■ **Extracted entries**

···

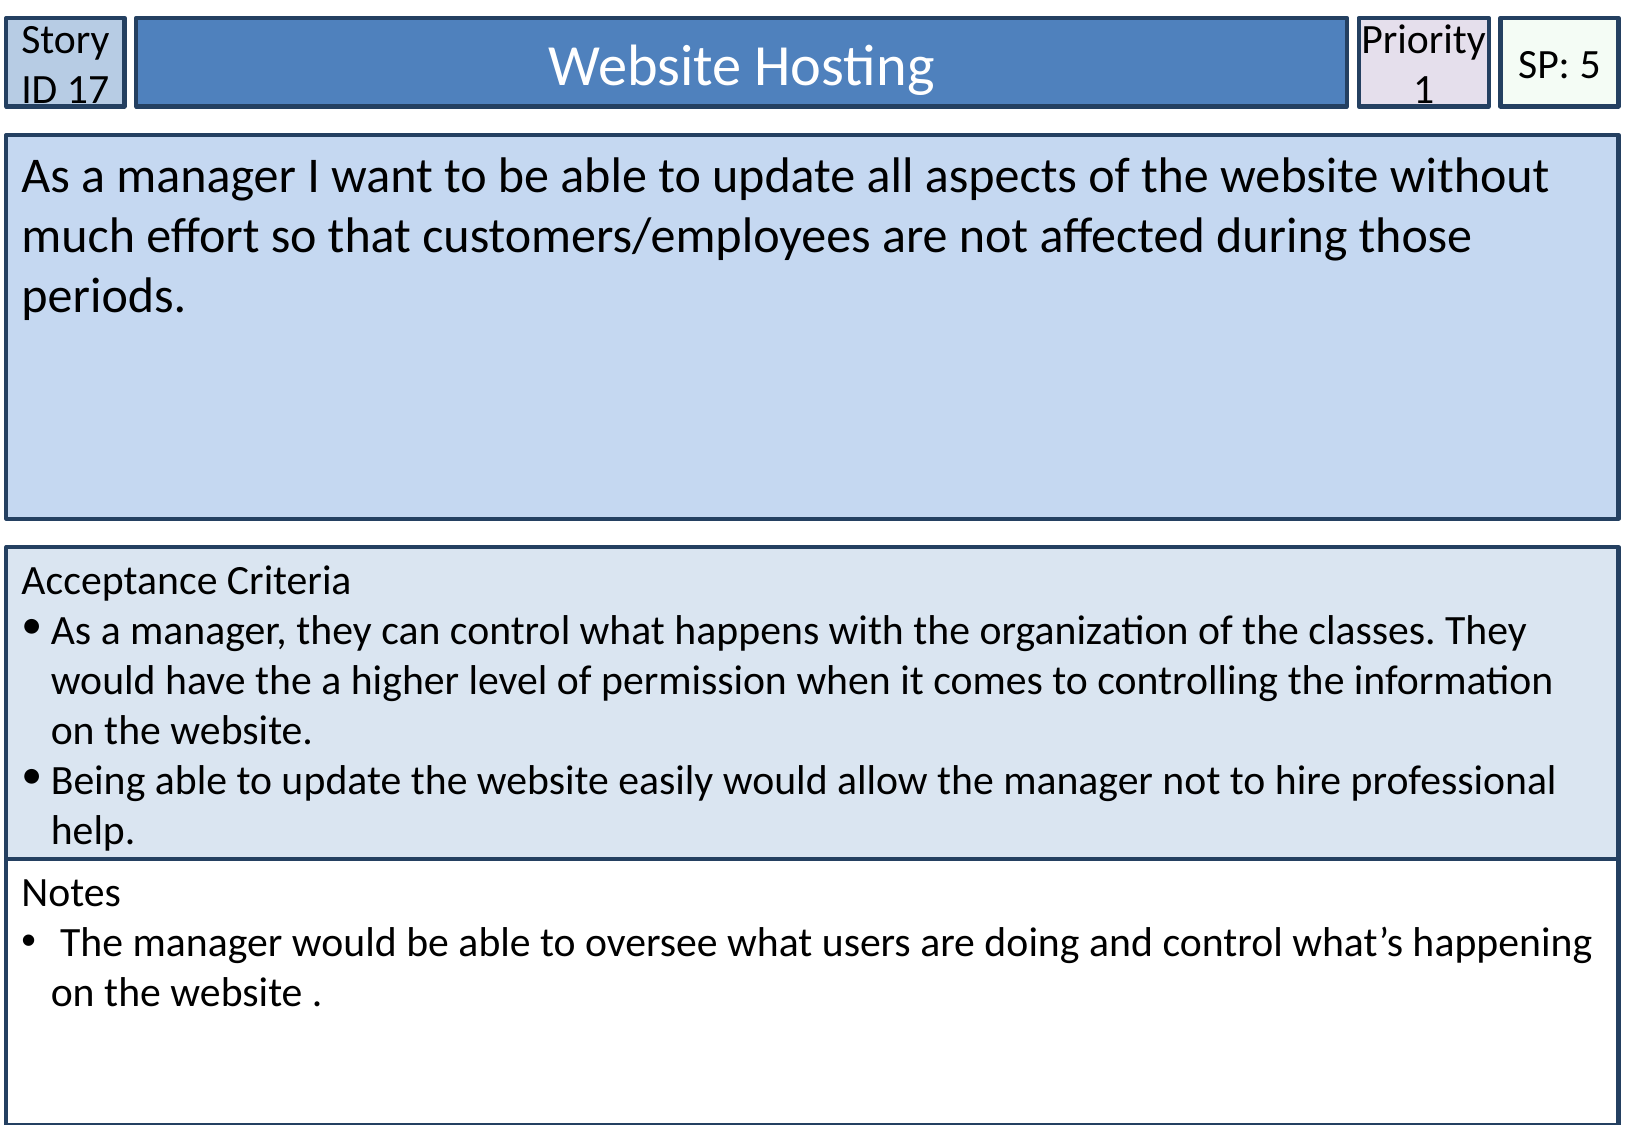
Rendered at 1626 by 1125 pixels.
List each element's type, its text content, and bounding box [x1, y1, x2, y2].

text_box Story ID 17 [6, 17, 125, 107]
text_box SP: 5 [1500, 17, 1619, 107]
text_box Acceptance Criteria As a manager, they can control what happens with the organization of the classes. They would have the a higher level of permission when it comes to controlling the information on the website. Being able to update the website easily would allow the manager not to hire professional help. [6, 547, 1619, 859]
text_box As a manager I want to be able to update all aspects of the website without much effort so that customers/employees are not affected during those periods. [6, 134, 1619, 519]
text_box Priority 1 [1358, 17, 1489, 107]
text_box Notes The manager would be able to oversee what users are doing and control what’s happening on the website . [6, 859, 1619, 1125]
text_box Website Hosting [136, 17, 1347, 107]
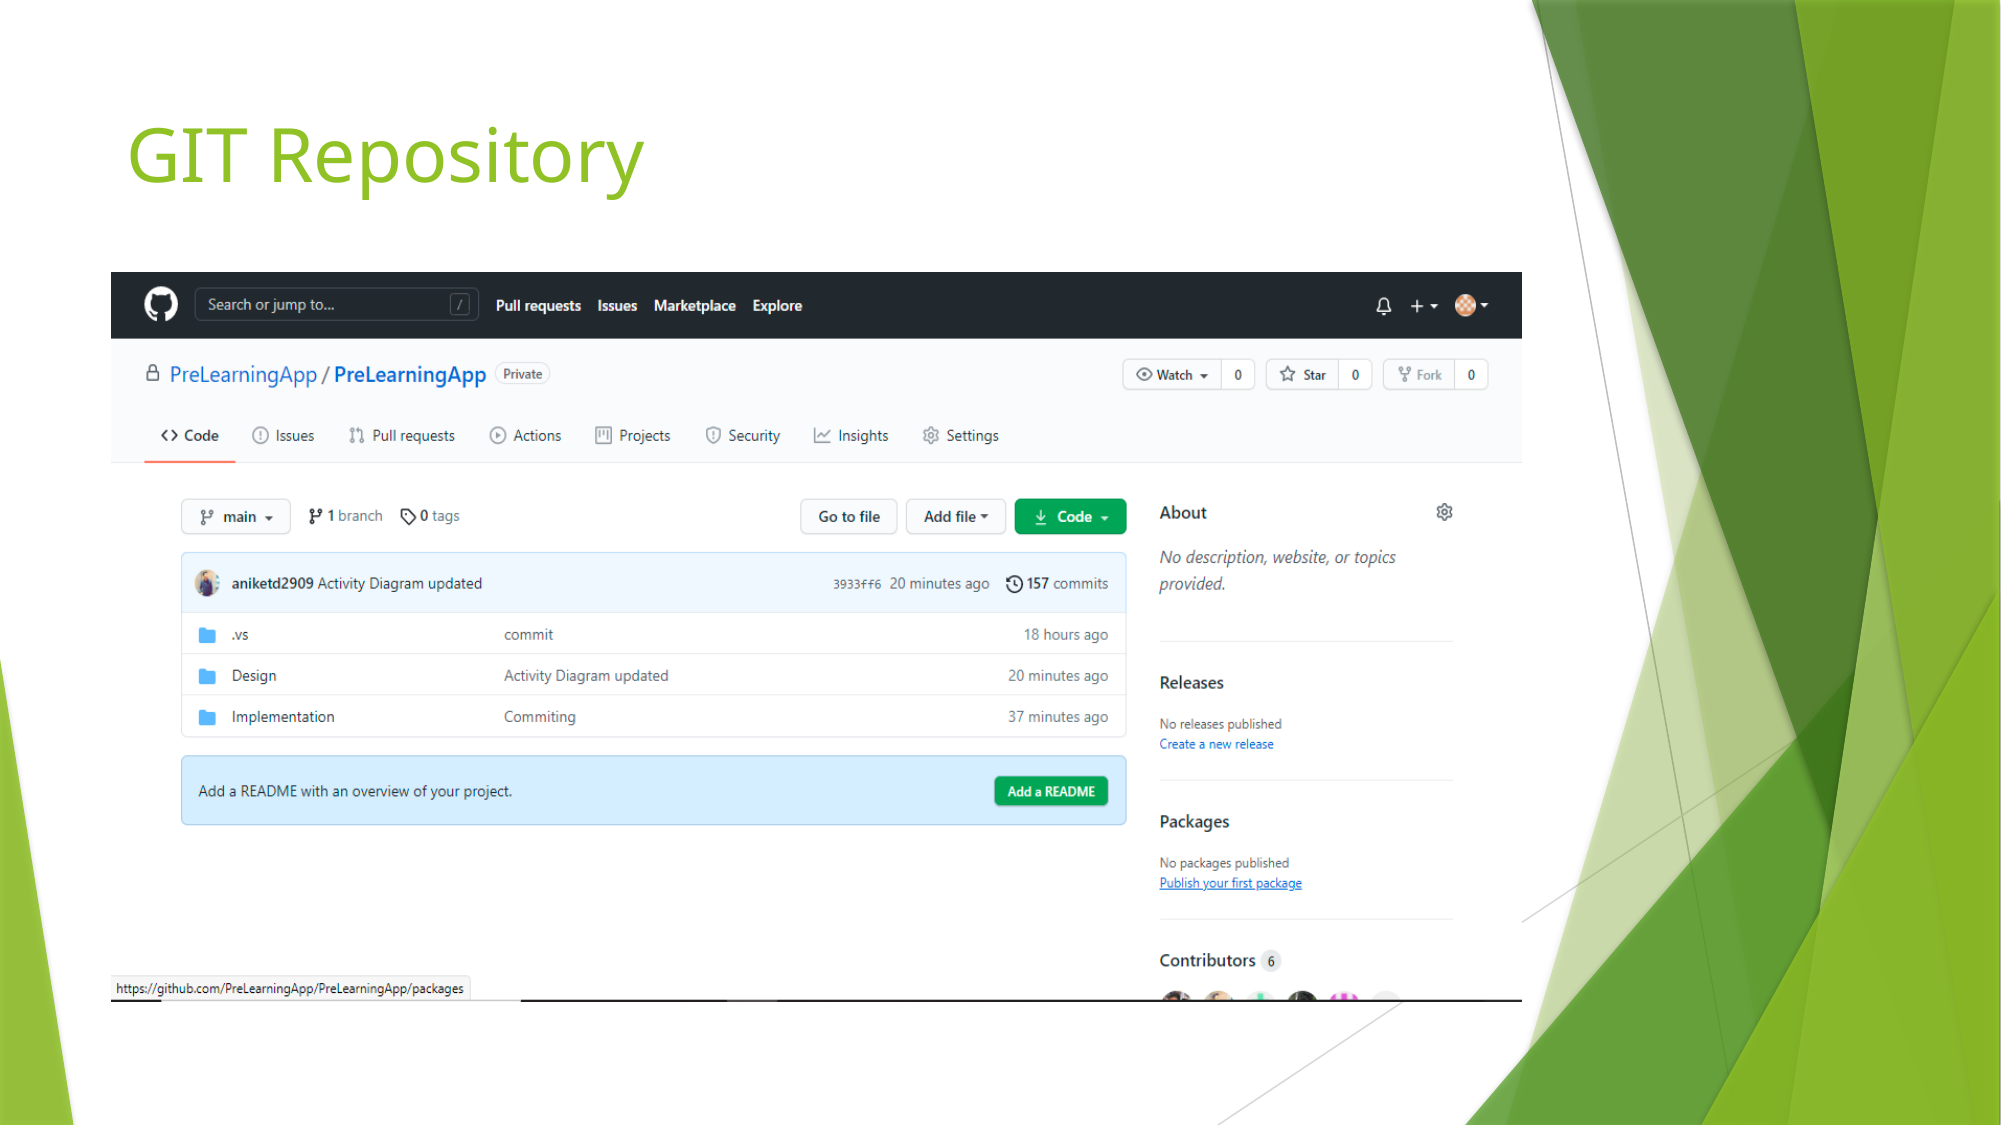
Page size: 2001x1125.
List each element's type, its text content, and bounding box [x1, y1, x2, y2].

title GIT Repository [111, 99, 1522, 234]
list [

···

■ **Problem to solve**
Everything from the line that contains "Page size: 2001x1125." through the end of the records must be duplicated exactly, and nothing outside that range.

■ **Task response**
Page size: 2001x1125.
List each element's type, its text content, and bounding box [x1, y1, x2, y2].

title GIT Repository [111, 99, 1522, 234]
list [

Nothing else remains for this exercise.